[[ SELECTED EXTRACT, beginning ]]

Although these methods for operational improvement exist, print shop owners are understandably slow to change their traditional methods of operations. One reason for hesitation is that change is typically quite invasive, requiring re-training operators, moving heavy equipment, and learning new habits, all of which equates to down time and lost productivity for the shop during transition. This lost productivity is problematic for a shop owner who must keep the shop operating smoothly throughout transition periods. There is thus little incentive for a print shop owner to make operational changes without having quantitative data showing a positive benefit to boftom-line profits. It is therefore problematic that print shop owners typically have insufficient data to quantify the extent of possible gains available to them by implementing improved operational methods.
Many print shops do acquire some data on such figures as equipment utilization, labor utilization, and percent of jobs completed on-time that are used as average characterizations of shop performance. Almost all print shops collect data for billing and evaluation of on-time delivery of jobs. However, the global nature of this data limits its ability to assist the print shop owner in making value added changes to the workflow through the print shop. The print shop owner typically uses this limited data in an ad hoc manner to make empirical adjustments in global shop policies based on heuristics that make sense to the local print shop owner. As a result, print shop owners rarely know just how poorly their shops are performing. There is no systematic and detailed way to quantify the amount of savings and productivity improvement that may be achieved using the above-mentioned methods for improving print shop operations.
Moreover, even if print shop owners had the data necessary to recognize that their shops are operating poorly, print shop owners have no way to implement changes to their operations and then continue to adapt to ongoing operational variables, such as equipment failure, irregular arrival of jobs, and fluctuations in the availability of labor, etc.
Thus, what is needed is a system and method for characterizing a print shop and defining a comprehensive set of flow metrics, and for measuring, analyzing, and modeling those flow metrics for the print shop owner in order to quantify for a print shop owner the amount of savings and productivity improvement that may be achieved by using an improved method of operation. Moreover, once the measurement of flow metrics has been implemented, what is needed is a system and method for print shop owners to use feedback from flow-metrics to continually monitor and adapt their operations to changing operational variables.

[[ SELECTED EXTRACT, end ]]

● EXERCISE INSTRUCTIONS
• A. According to the print shop passage, what do almost all print shops collect data for?
• B. Which ongoing operational variables does the print shop passage give as examples?
• C. Continue the passage on print shop operations from its final sentence.
The data after this passage comes from a separate source.

[[ INFORMATION PROVIDED, beginning ]]

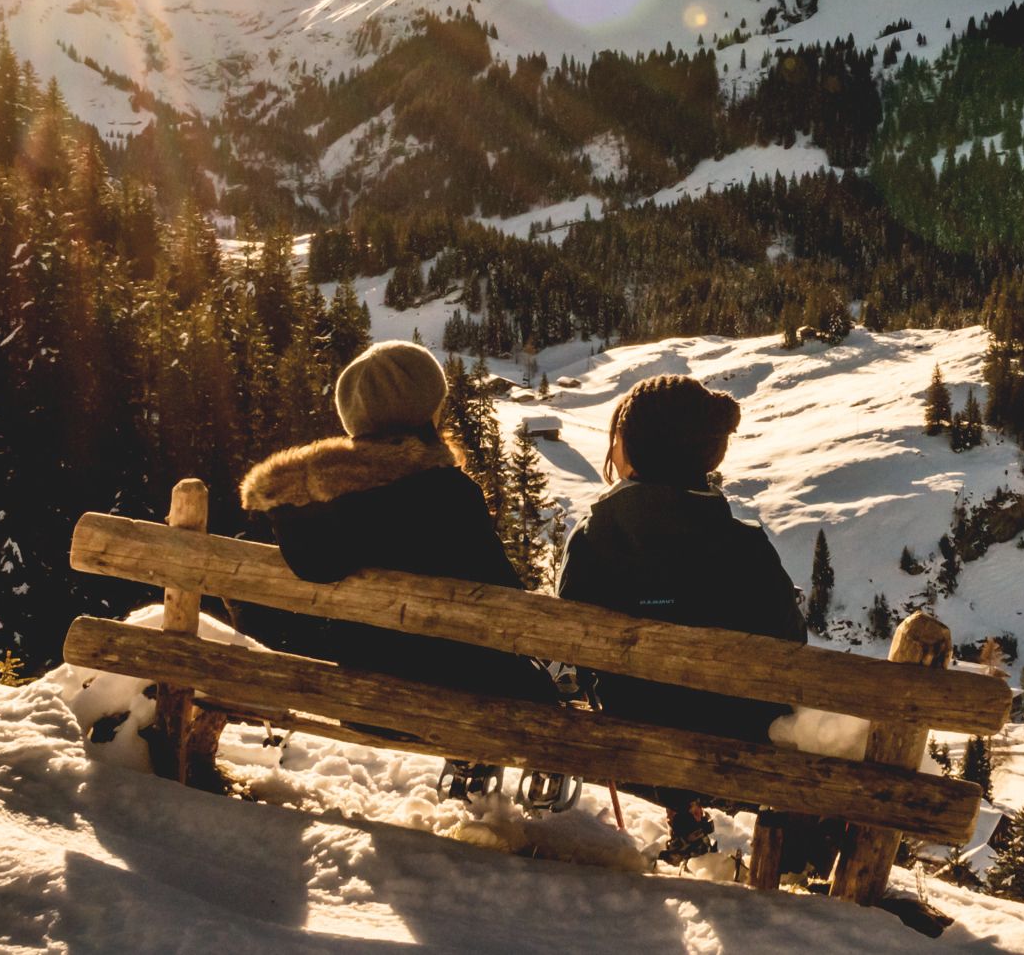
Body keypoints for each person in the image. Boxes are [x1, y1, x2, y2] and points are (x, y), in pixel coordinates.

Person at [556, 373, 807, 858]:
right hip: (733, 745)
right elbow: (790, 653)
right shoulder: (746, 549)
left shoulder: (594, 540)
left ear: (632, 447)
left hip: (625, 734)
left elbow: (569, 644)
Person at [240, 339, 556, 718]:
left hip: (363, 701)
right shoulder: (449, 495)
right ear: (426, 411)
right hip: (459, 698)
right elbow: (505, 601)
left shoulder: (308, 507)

[[ INFORMATION PROVIDED, end ]]
[[ INFORMATION PROVIDED, beginning ]]

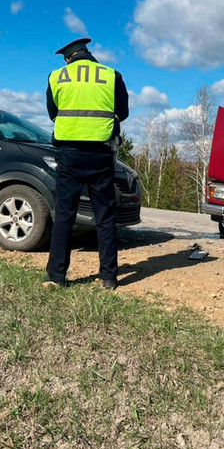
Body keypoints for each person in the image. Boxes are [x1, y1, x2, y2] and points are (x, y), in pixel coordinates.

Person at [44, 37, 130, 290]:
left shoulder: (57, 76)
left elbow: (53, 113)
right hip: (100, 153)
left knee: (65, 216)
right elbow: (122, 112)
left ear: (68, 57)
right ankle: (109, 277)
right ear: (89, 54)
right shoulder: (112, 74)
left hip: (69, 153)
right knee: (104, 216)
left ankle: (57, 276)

[[ INFORMATION PROVIDED, end ]]
[[ INFORMATION PROVIDED, beginning ]]

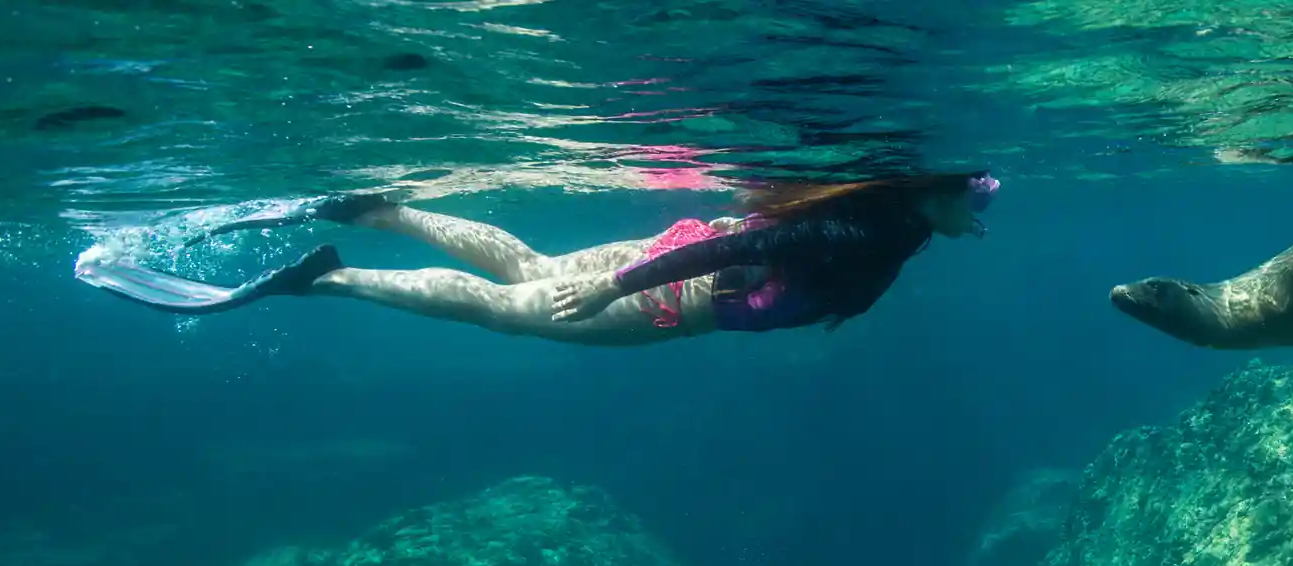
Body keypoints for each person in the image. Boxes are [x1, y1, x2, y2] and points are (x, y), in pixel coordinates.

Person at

[[ INFORMATION PROVIDED, end ]]

● TASK ANSWERS
• A. Almost all print shops collect data for billing and for evaluating on-time delivery of jobs.

• B.
- Equipment failure
- Irregular arrival of jobs
- Fluctuations in the availability of labor

• C.
In accordance with one aspect of the present embodiments, a system and method for collecting and analyzing data on print shop performance that allows a quantitative assessment of that performance and the identification of opportunities for improvement is disclosed. Data are collected on the flow of job events through the shop: their characteristics, the process steps required for their completion, their duration at each step of the work process, and ancillary information of the casuals of their characteristics at each work process step (e.g., the required machine is broken, the required labor is unavailable, the cause of machine failure when it has occurred). They are collected via multiple means: manually, via hand-held scanners, via keystroke entry, via rf tags, etc.) The data are analyzed using methods and simulations that model the workflow through the shop in terms of work process steps that are described in statistical terms (e.g., distributions of jobs in buffers, execution time distributions of various work process steps, statistical distributions of failure and repair time of individual machines). The outputs of these analyses are quantitative current state operational metrics of print shop operations such as equipment utilization, labor utilization, floor space utilization, shop capacity, job and volume profiles, labor costs, set-up costs, work in progress waste and timeliness.
In accordance with another aspect of the subject embodiments, a method and system is disclosed for characterizing the flow of jobs through a print shop and using this characterization to provide real time feedback resulting in changes in the scheduling of these jobs, their routing through the shop, and the allocation of labor resources in the shop. The internal state of the shop and all the jobs therein is characterized by metrics based on the flow of jobs through the shop (e.g., utilization of specific pieces of equipment and labor skills, turn-around time, waiting time at specific work stations, work in progress at specific points in the flow, the time it takes to do specific operations, or the start, interrupt or stop status of specific jobs). Using these metrics to characterize the state of the shop at specific points in time, feedback control policies are applied to reschedule or reroute jobs, or to reallocate labor resources in real time so as to improve the measured metrics. This generation of sensory feedback based on flow metrics, combined with the actuation mechanisms of job rerouting, job rescheduling, and labor reallocation, results in vast improvements in the productivity of most print shops.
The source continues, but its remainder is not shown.